START DATA SHOWN

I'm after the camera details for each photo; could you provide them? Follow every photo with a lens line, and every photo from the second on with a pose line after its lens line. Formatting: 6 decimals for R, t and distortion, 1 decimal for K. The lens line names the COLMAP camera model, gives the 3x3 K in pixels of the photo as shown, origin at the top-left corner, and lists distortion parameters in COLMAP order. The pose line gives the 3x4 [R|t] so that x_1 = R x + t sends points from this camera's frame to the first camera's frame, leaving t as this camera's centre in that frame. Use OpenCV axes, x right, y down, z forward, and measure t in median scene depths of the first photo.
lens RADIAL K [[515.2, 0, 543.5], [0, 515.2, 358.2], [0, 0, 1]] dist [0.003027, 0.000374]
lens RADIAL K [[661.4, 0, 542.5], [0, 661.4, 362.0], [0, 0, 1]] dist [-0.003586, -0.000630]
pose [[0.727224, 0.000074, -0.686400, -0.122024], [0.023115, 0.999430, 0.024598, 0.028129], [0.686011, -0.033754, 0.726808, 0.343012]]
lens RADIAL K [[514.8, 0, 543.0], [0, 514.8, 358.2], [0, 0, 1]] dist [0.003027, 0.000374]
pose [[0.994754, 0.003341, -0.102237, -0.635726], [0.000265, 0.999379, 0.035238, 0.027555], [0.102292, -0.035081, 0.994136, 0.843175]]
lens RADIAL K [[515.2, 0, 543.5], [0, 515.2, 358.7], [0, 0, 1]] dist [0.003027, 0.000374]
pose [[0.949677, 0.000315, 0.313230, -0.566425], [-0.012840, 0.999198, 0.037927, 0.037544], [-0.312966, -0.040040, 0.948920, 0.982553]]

END DATA SHOWN

→ **TASK INSTRUCTIONS**
Print the entries exactly. Include every one.

→ **OUTPUT**
I'm after the camera details for each photo; could you provide them? Follow every photo with a lens line, and every photo from the second on with a pose line after its lens line. Formatting: 6 decimals for R, t and distortion, 1 decimal for K. The lens line names the COLMAP camera model, gives the 3x3 K in pixels of the photo as shown, origin at the top-left corner, and lists distortion parameters in COLMAP order. The pose line gives the 3x4 [R|t] so that x_1 = R x + t sends points from this camera's frame to the first camera's frame, leaving t as this camera's centre in that frame. Use OpenCV axes, x right, y down, z forward, and measure t in median scene depths of the first photo.
lens RADIAL K [[515.2, 0, 543.5], [0, 515.2, 358.2], [0, 0, 1]] dist [0.003027, 0.000374]
lens RADIAL K [[661.4, 0, 542.5], [0, 661.4, 362.0], [0, 0, 1]] dist [-0.003586, -0.000630]
pose [[0.727224, 0.000074, -0.686400, -0.122024], [0.023115, 0.999430, 0.024598, 0.028129], [0.686011, -0.033754, 0.726808, 0.343012]]
lens RADIAL K [[514.8, 0, 543.0], [0, 514.8, 358.2], [0, 0, 1]] dist [0.003027, 0.000374]
pose [[0.994754, 0.003341, -0.102237, -0.635726], [0.000265, 0.999379, 0.035238, 0.027555], [0.102292, -0.035081, 0.994136, 0.843175]]
lens RADIAL K [[515.2, 0, 543.5], [0, 515.2, 358.7], [0, 0, 1]] dist [0.003027, 0.000374]
pose [[0.949677, 0.000315, 0.313230, -0.566425], [-0.012840, 0.999198, 0.037927, 0.037544], [-0.312966, -0.040040, 0.948920, 0.982553]]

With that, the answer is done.